*TASK REQUIREMENTS*.
Start at the first record below and retype through the last, exactly.

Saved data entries
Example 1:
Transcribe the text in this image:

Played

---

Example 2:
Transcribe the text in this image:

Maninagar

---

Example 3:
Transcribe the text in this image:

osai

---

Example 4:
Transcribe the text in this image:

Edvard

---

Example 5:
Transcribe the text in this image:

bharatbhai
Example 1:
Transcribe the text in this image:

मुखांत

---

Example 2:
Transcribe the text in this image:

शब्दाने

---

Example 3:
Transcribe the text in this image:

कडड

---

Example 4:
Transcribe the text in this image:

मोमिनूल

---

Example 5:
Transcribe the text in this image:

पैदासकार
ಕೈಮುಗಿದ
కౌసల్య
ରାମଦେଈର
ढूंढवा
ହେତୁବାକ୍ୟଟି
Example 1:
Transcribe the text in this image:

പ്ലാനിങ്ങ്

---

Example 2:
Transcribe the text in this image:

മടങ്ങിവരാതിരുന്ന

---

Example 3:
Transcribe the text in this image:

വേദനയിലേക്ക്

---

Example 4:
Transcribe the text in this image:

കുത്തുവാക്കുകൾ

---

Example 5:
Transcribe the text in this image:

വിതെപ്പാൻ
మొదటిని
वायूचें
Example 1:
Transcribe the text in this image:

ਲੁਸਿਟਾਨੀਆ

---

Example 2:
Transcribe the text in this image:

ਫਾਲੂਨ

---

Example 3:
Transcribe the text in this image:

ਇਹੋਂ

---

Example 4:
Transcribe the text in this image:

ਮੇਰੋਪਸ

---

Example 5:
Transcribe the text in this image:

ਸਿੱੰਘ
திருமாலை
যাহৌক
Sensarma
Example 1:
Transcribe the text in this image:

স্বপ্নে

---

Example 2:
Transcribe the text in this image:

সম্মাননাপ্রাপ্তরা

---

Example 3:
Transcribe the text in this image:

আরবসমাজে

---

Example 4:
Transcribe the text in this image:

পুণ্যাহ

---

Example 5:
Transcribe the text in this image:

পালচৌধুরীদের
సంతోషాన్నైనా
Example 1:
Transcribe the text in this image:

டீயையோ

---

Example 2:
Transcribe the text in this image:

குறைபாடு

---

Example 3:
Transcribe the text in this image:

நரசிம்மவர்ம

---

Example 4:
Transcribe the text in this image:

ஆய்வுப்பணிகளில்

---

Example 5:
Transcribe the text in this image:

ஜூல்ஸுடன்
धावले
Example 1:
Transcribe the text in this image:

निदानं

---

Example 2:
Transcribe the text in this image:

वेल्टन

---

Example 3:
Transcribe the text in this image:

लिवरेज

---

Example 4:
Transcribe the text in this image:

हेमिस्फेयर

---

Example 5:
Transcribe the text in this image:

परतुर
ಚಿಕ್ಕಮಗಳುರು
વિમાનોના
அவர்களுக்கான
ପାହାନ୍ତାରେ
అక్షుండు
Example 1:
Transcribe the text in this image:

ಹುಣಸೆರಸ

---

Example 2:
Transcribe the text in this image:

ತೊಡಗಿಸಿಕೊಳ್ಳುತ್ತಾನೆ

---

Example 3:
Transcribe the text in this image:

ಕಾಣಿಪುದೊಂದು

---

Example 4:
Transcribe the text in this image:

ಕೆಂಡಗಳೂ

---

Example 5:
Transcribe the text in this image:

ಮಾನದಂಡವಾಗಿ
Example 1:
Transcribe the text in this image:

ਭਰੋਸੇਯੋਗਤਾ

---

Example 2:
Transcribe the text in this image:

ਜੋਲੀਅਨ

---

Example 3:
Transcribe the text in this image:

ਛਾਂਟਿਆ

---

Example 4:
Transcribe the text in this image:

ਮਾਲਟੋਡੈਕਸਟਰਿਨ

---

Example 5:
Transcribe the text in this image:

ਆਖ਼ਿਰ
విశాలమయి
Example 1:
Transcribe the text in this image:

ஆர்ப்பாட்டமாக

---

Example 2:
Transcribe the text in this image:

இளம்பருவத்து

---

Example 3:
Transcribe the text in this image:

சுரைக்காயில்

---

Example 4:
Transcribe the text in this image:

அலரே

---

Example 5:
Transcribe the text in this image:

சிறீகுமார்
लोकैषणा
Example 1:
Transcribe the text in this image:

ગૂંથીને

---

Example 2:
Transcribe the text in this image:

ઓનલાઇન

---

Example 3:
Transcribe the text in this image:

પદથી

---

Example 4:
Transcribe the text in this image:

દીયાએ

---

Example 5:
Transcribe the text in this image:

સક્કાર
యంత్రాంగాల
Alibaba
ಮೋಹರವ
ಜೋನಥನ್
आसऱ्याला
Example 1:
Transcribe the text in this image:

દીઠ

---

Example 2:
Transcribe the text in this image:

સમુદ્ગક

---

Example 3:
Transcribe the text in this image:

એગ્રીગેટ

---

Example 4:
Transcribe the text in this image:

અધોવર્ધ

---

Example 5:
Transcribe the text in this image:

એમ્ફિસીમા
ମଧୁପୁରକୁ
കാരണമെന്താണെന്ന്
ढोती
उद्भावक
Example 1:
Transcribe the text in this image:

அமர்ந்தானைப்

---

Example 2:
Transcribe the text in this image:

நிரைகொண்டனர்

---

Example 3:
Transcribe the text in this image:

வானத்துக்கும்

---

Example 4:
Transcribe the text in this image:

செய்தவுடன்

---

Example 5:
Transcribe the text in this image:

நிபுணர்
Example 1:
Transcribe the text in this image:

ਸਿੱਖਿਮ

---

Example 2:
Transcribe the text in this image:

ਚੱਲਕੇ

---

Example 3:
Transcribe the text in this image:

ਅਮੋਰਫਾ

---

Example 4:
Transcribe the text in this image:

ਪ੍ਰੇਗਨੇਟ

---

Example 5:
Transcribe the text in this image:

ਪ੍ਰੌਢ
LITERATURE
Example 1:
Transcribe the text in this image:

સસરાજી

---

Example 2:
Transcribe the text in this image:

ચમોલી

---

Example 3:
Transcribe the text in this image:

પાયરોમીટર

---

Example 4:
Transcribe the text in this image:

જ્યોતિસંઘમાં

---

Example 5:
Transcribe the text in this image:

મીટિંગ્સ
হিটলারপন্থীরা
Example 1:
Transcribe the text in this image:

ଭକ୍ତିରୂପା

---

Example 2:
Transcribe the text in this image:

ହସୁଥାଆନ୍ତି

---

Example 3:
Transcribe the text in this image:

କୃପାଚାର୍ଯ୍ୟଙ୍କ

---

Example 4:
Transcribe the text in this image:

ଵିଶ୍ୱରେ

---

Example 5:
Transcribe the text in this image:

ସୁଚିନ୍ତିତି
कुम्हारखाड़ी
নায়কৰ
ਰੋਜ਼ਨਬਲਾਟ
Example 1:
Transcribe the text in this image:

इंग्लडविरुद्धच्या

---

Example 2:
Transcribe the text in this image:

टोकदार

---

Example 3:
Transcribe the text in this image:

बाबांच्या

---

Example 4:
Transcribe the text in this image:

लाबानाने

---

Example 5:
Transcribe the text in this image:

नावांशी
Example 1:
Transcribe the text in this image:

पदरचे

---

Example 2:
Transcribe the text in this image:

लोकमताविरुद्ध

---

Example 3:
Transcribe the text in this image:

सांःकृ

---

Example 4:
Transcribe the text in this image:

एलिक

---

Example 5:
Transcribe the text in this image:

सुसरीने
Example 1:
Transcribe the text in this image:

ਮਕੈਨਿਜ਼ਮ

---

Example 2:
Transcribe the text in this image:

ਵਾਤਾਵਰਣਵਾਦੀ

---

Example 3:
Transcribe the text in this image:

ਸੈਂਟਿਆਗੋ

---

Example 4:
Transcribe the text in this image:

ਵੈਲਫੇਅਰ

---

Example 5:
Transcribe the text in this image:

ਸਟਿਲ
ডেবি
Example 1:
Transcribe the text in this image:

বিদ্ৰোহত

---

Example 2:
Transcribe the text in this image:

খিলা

*OUTPUT OF THE TASK*.
Example 1:
Transcribe the text in this image:

Played

---

Example 2:
Transcribe the text in this image:

Maninagar

---

Example 3:
Transcribe the text in this image:

osai

---

Example 4:
Transcribe the text in this image:

Edvard

---

Example 5:
Transcribe the text in this image:

bharatbhai
Example 1:
Transcribe the text in this image:

मुखांत

---

Example 2:
Transcribe the text in this image:

शब्दाने

---

Example 3:
Transcribe the text in this image:

कडड

---

Example 4:
Transcribe the text in this image:

मोमिनूल

---

Example 5:
Transcribe the text in this image:

पैदासकार
ಕೈಮುಗಿದ
కౌసల్య
ରାମଦେଈର
ढूंढवा
ହେତୁବାକ୍ୟଟି
Example 1:
Transcribe the text in this image:

പ്ലാനിങ്ങ്

---

Example 2:
Transcribe the text in this image:

മടങ്ങിവരാതിരുന്ന

---

Example 3:
Transcribe the text in this image:

വേദനയിലേക്ക്

---

Example 4:
Transcribe the text in this image:

കുത്തുവാക്കുകൾ

---

Example 5:
Transcribe the text in this image:

വിതെപ്പാൻ
మొదటిని
वायूचें
Example 1:
Transcribe the text in this image:

ਲੁਸਿਟਾਨੀਆ

---

Example 2:
Transcribe the text in this image:

ਫਾਲੂਨ

---

Example 3:
Transcribe the text in this image:

ਇਹੋਂ

---

Example 4:
Transcribe the text in this image:

ਮੇਰੋਪਸ

---

Example 5:
Transcribe the text in this image:

ਸਿੱੰਘ
திருமாலை
যাহৌক
Sensarma
Example 1:
Transcribe the text in this image:

স্বপ্নে

---

Example 2:
Transcribe the text in this image:

সম্মাননাপ্রাপ্তরা

---

Example 3:
Transcribe the text in this image:

আরবসমাজে

---

Example 4:
Transcribe the text in this image:

পুণ্যাহ

---

Example 5:
Transcribe the text in this image:

পালচৌধুরীদের
సంతోషాన్నైనా
Example 1:
Transcribe the text in this image:

டீயையோ

---

Example 2:
Transcribe the text in this image:

குறைபாடு

---

Example 3:
Transcribe the text in this image:

நரசிம்மவர்ம

---

Example 4:
Transcribe the text in this image:

ஆய்வுப்பணிகளில்

---

Example 5:
Transcribe the text in this image:

ஜூல்ஸுடன்
धावले
Example 1:
Transcribe the text in this image:

निदानं

---

Example 2:
Transcribe the text in this image:

वेल्टन

---

Example 3:
Transcribe the text in this image:

लिवरेज

---

Example 4:
Transcribe the text in this image:

हेमिस्फेयर

---

Example 5:
Transcribe the text in this image:

परतुर
ಚಿಕ್ಕಮಗಳುರು
વિમાનોના
அவர்களுக்கான
ପାହାନ୍ତାରେ
అక్షుండు
Example 1:
Transcribe the text in this image:

ಹುಣಸೆರಸ

---

Example 2:
Transcribe the text in this image:

ತೊಡಗಿಸಿಕೊಳ್ಳುತ್ತಾನೆ

---

Example 3:
Transcribe the text in this image:

ಕಾಣಿಪುದೊಂದು

---

Example 4:
Transcribe the text in this image:

ಕೆಂಡಗಳೂ

---

Example 5:
Transcribe the text in this image:

ಮಾನದಂಡವಾಗಿ
Example 1:
Transcribe the text in this image:

ਭਰੋਸੇਯੋਗਤਾ

---

Example 2:
Transcribe the text in this image:

ਜੋਲੀਅਨ

---

Example 3:
Transcribe the text in this image:

ਛਾਂਟਿਆ

---

Example 4:
Transcribe the text in this image:

ਮਾਲਟੋਡੈਕਸਟਰਿਨ

---

Example 5:
Transcribe the text in this image:

ਆਖ਼ਿਰ
విశాలమయి
Example 1:
Transcribe the text in this image:

ஆர்ப்பாட்டமாக

---

Example 2:
Transcribe the text in this image:

இளம்பருவத்து

---

Example 3:
Transcribe the text in this image:

சுரைக்காயில்

---

Example 4:
Transcribe the text in this image:

அலரே

---

Example 5:
Transcribe the text in this image:

சிறீகுமார்
लोकैषणा
Example 1:
Transcribe the text in this image:

ગૂંથીને

---

Example 2:
Transcribe the text in this image:

ઓનલાઇન

---

Example 3:
Transcribe the text in this image:

પદથી

---

Example 4:
Transcribe the text in this image:

દીયાએ

---

Example 5:
Transcribe the text in this image:

સક્કાર
యంత్రాంగాల
Alibaba
ಮೋಹರವ
ಜೋನಥನ್
आसऱ्याला
Example 1:
Transcribe the text in this image:

દીઠ

---

Example 2:
Transcribe the text in this image:

સમુદ્ગક

---

Example 3:
Transcribe the text in this image:

એગ્રીગેટ

---

Example 4:
Transcribe the text in this image:

અધોવર્ધ

---

Example 5:
Transcribe the text in this image:

એમ્ફિસીમા
ମଧୁପୁରକୁ
കാരണമെന്താണെന്ന്
ढोती
उद्भावक
Example 1:
Transcribe the text in this image:

அமர்ந்தானைப்

---

Example 2:
Transcribe the text in this image:

நிரைகொண்டனர்

---

Example 3:
Transcribe the text in this image:

வானத்துக்கும்

---

Example 4:
Transcribe the text in this image:

செய்தவுடன்

---

Example 5:
Transcribe the text in this image:

நிபுணர்
Example 1:
Transcribe the text in this image:

ਸਿੱਖਿਮ

---

Example 2:
Transcribe the text in this image:

ਚੱਲਕੇ

---

Example 3:
Transcribe the text in this image:

ਅਮੋਰਫਾ

---

Example 4:
Transcribe the text in this image:

ਪ੍ਰੇਗਨੇਟ

---

Example 5:
Transcribe the text in this image:

ਪ੍ਰੌਢ
LITERATURE
Example 1:
Transcribe the text in this image:

સસરાજી

---

Example 2:
Transcribe the text in this image:

ચમોલી

---

Example 3:
Transcribe the text in this image:

પાયરોમીટર

---

Example 4:
Transcribe the text in this image:

જ્યોતિસંઘમાં

---

Example 5:
Transcribe the text in this image:

મીટિંગ્સ
হিটলারপন্থীরা
Example 1:
Transcribe the text in this image:

ଭକ୍ତିରୂପା

---

Example 2:
Transcribe the text in this image:

ହସୁଥାଆନ୍ତି

---

Example 3:
Transcribe the text in this image:

କୃପାଚାର୍ଯ୍ୟଙ୍କ

---

Example 4:
Transcribe the text in this image:

ଵିଶ୍ୱରେ

---

Example 5:
Transcribe the text in this image:

ସୁଚିନ୍ତିତି
कुम्हारखाड़ी
নায়কৰ
ਰੋਜ਼ਨਬਲਾਟ
Example 1:
Transcribe the text in this image:

इंग्लडविरुद्धच्या

---

Example 2:
Transcribe the text in this image:

टोकदार

---

Example 3:
Transcribe the text in this image:

बाबांच्या

---

Example 4:
Transcribe the text in this image:

लाबानाने

---

Example 5:
Transcribe the text in this image:

नावांशी
Example 1:
Transcribe the text in this image:

पदरचे

---

Example 2:
Transcribe the text in this image:

लोकमताविरुद्ध

---

Example 3:
Transcribe the text in this image:

सांःकृ

---

Example 4:
Transcribe the text in this image:

एलिक

---

Example 5:
Transcribe the text in this image:

सुसरीने
Example 1:
Transcribe the text in this image:

ਮਕੈਨਿਜ਼ਮ

---

Example 2:
Transcribe the text in this image:

ਵਾਤਾਵਰਣਵਾਦੀ

---

Example 3:
Transcribe the text in this image:

ਸੈਂਟਿਆਗੋ

---

Example 4:
Transcribe the text in this image:

ਵੈਲਫੇਅਰ

---

Example 5:
Transcribe the text in this image:

ਸਟਿਲ
ডেবি
Example 1:
Transcribe the text in this image:

বিদ্ৰোহত

---

Example 2:
Transcribe the text in this image:

খিলা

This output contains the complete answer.